CD Les Indes Galantes 1974

Edition 33 toursLes Indes Galantes
Réédition mai 2013

COMPOSITEUR Jean-Philippe RAMEAU
LIBRETTISTE Louis Fuzelier

 

ORCHESTRE Orchestre Jean-François Paillard
CHOEUR Ensemble Vocal A Coeur Joie de Valence
DIRECTION Jean-François Paillard

 

Hébé, Emilie, Zaïre Gerda Hartmann
Bellone, Osman, Huascar, Ali, Don Alvar Philippe Huttenlocher
L’Amour, Phani, Fatime, Zima Jennifer Smith
Valère, Carlos, Damon Louis Devos
Tacmas, Adario John Elwes

 

DATE D’ENREGISTREMENT 1974
LIEU D’ENREGISTREMENT
ENREGISTREMENT EN CONCERT

 

EDITEUR Erato
COLLECTION
DATE DE PRODUCTION 1974 (4 LP) /août 1994 / réédition 27 mai 2013)
NOMBRE DE DISQUES 3 (version originale, d’après la reconstitution de Paul Dukas)
CATEGORIE ADD

 

 

Critique de cet enregistrement dans :

Opéra International – novembre 1994 – appréciation 1 / 5

“A l’évidence, Jean-Français Paillard n’a rien compris à ce divertissement qu’est le ballet héroïque. Son seul souci semble être de faire de la musique une simple bande sonore cinématographique, alors destinée à nous faire goûter l’intrigue au strict premier degré événementiel. Ce que nous entendons devient tout simplement du théâtre de boulevard, même pas de l’opéra de boulevard, car la musique en est absente. L’oreille n’a rien à savourer. Sans parler d’un orchestre aux cordes grasses et inertes, d’un choeur pachydermique et d’un plateau fort terne : Gerda Hartman bien serrée, Louis Devos hurlant ses aigus et bien souvent engorgé, Philippe Huttenlocher poussif comme à l’habitude. Heureusement, Jennifer Smith et John Elwes ont le mérite de submerger d’un tel naufrage.”

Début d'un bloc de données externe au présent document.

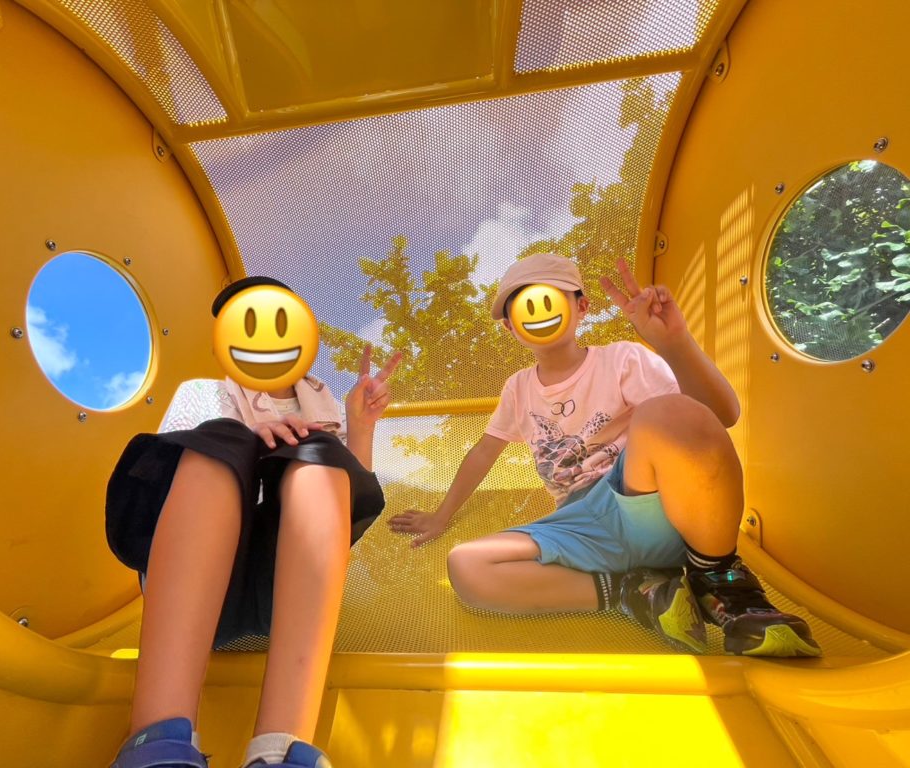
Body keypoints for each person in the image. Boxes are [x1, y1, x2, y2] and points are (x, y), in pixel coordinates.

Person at [389, 253, 820, 658]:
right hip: (580, 525)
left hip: (641, 500)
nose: (537, 312)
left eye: (549, 296)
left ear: (581, 307)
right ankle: (634, 592)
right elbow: (484, 451)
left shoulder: (622, 359)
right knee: (467, 566)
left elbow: (716, 417)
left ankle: (719, 577)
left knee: (668, 411)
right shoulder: (518, 388)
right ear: (510, 326)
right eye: (521, 306)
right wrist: (441, 516)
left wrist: (673, 344)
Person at [105, 276, 401, 768]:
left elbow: (343, 515)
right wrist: (256, 436)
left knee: (319, 454)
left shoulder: (322, 409)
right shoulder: (205, 393)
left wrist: (360, 426)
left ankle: (281, 749)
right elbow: (181, 483)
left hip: (286, 594)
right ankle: (157, 739)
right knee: (221, 439)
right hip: (195, 590)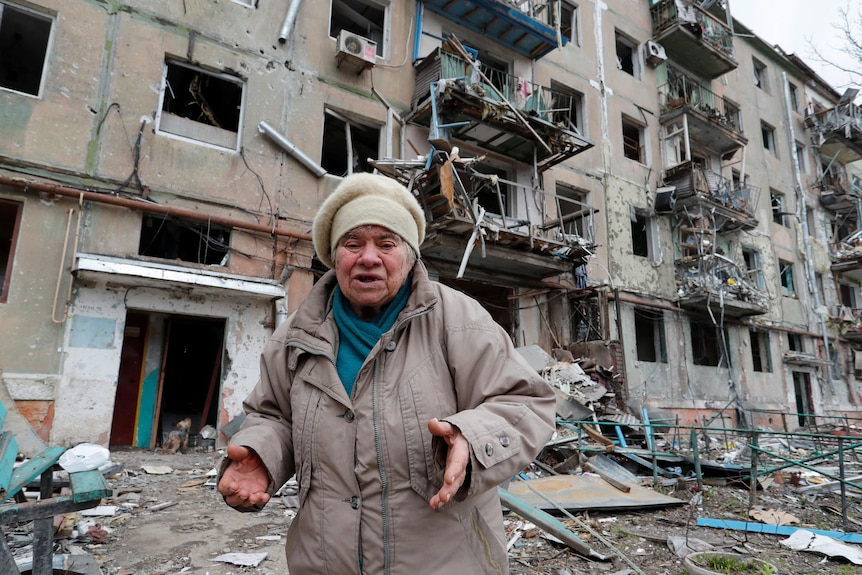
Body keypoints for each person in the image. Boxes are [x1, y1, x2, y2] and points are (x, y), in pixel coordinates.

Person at [218, 172, 555, 574]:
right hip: (325, 560)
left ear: (410, 256)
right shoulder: (297, 335)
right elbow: (273, 416)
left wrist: (471, 438)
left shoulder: (459, 320)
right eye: (352, 243)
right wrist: (261, 453)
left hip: (444, 561)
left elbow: (526, 401)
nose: (369, 257)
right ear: (333, 254)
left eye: (387, 244)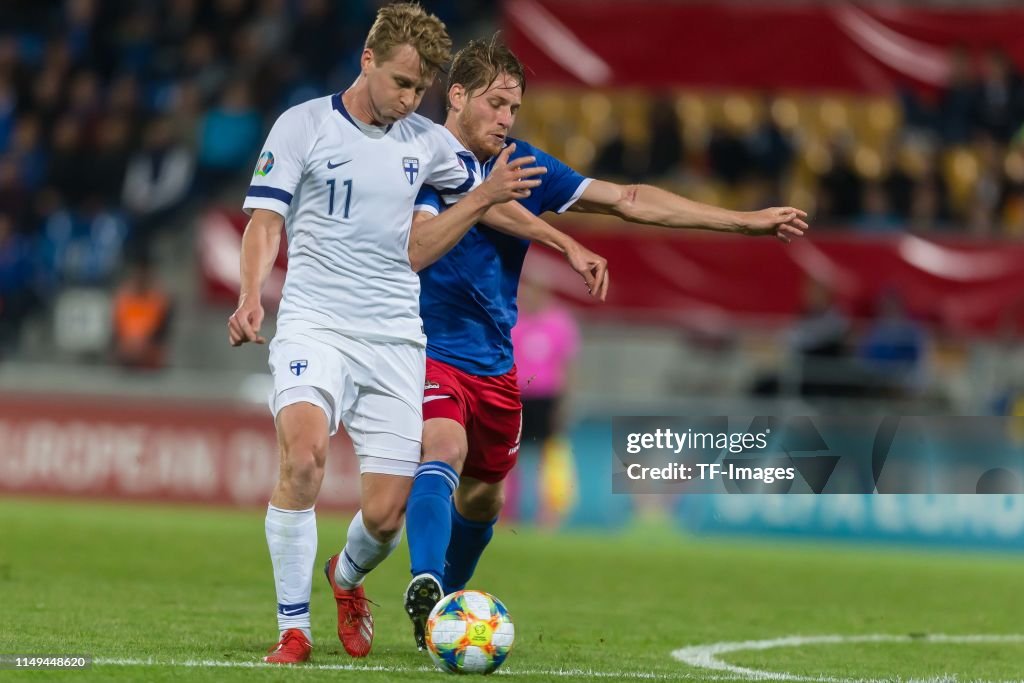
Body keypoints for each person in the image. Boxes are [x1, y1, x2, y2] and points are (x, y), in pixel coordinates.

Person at [402, 36, 809, 649]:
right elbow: (476, 206)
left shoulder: (523, 165)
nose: (507, 119)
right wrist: (564, 243)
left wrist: (744, 221)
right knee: (443, 446)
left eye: (514, 108)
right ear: (456, 96)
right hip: (426, 345)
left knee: (484, 498)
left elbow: (629, 200)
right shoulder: (418, 155)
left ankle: (436, 612)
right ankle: (427, 585)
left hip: (494, 360)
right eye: (496, 104)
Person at [227, 4, 548, 665]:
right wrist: (250, 294)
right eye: (402, 82)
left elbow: (491, 201)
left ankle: (345, 579)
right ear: (367, 60)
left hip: (396, 340)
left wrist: (561, 241)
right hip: (315, 323)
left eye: (421, 87)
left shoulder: (427, 143)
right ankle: (294, 629)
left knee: (384, 516)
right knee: (305, 456)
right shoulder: (303, 125)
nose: (410, 98)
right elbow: (264, 220)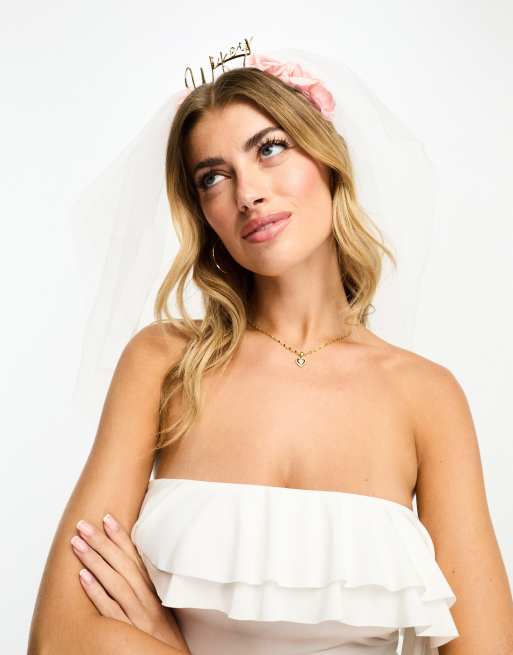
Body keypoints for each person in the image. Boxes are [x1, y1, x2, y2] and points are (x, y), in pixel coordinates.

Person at [28, 43, 513, 655]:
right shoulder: (165, 364)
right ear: (204, 213)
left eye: (269, 148)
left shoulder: (426, 396)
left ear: (327, 157)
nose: (248, 193)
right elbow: (57, 638)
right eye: (213, 177)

L’Avant-Scène Opéra – décembre 1982 – Les Indes galantes

“La version de Paillard moins inégale, plus nuancée que sa rivale (la version Malgoire, ndlr) est indéniablement plus “confortable” sur le plan musical, plus complète aussi. Elle replace Les Indes galantes dans la perspective somptueuse, un rien compassée parfois, du grand spectacle de cour. Les contours de cette musique souvent nerveuse et véhémente se trouvent adoucis, les contrastes dynamiques sont marqués, mais en revanche ils sont auréolés de façon persistante par la mélancolie qui imprègne les bosquets du parc de Versailles à la fin de l’été. Nul ne peut nier aujourd’hui que cette version élégante et nuancée fixe avec beaucoup de qualités une conception de l’interprétation de Rameau qui se trouve aujourd’hui dépassée mais qui garde musicalement et pour longtemps bien des charmes…Il faut écouter également la version de Paillard pour tout ce qu’elle récapitule et magnifie.”